TEXT BLOCK:
--------

Rustam Sani – Patriot and Intellectual (1944-2008)

by Bakri Musa

I am saddened to hear of the sudden death of Rustam Sani. In Rustam we had a true patriot, one whose love for the country is pure. It is so because it came from the head as well as the heart. It is patriotism unadulterated by the pursuit of material wealth, public adulation, or political power. A genuine intellectual, he was not one to fit his ideas to the fashion of the day.

He recognized early the heavy duty and responsibility of being a patriot. His was not one consumed with endless exhortations. As the son of a renown nationalist, Rustam must have been immersed in the patriotic fervor and fiery speeches of his late father, Ahmad Boestaman. Yet at a very young age he knew that the new independent Malaysia would need leaders who not only love the country but also be well equipped with the necessary skills and intellect to lead it.

--------

DATA SECTION:

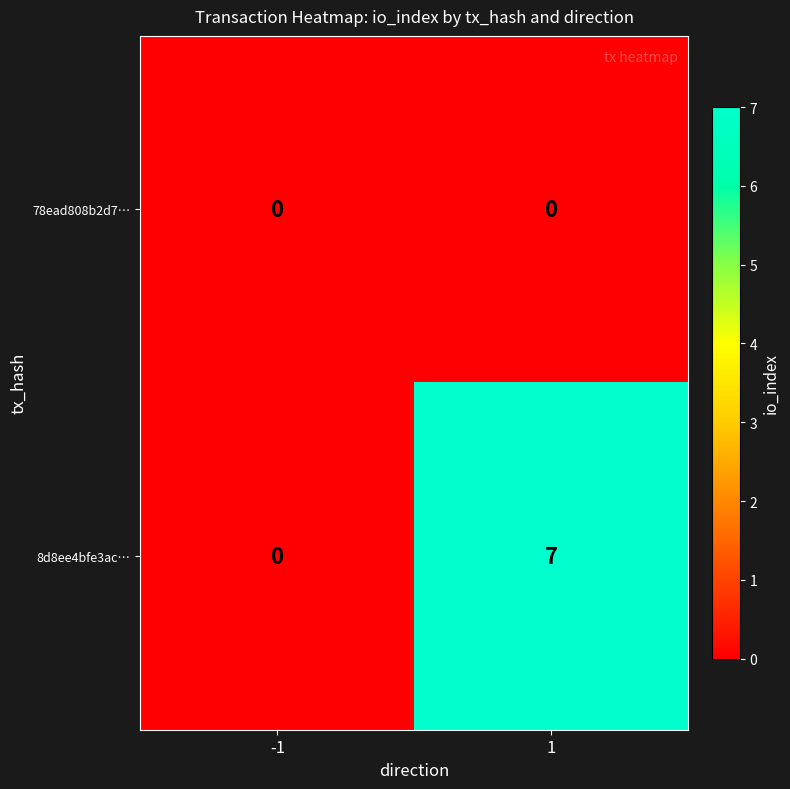

What is the difference between the highest and lowest values at 1?

7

--------

YOUR GOAL: Write out the passage of the tribute to Rustam Sani between "by Bakri Musa" and "of the day.", inclusive. The data has nothing to do with the tribute to Rustam Sani.

SOLUTION FOR THIS EXERCISE:
by Bakri Musa

I am saddened to hear of the sudden death of Rustam Sani. In Rustam we had a true patriot, one whose love for the country is pure. It is so because it came from the head as well as the heart. It is patriotism unadulterated by the pursuit of material wealth, public adulation, or political power. A genuine intellectual, he was not one to fit his ideas to the fashion of the day.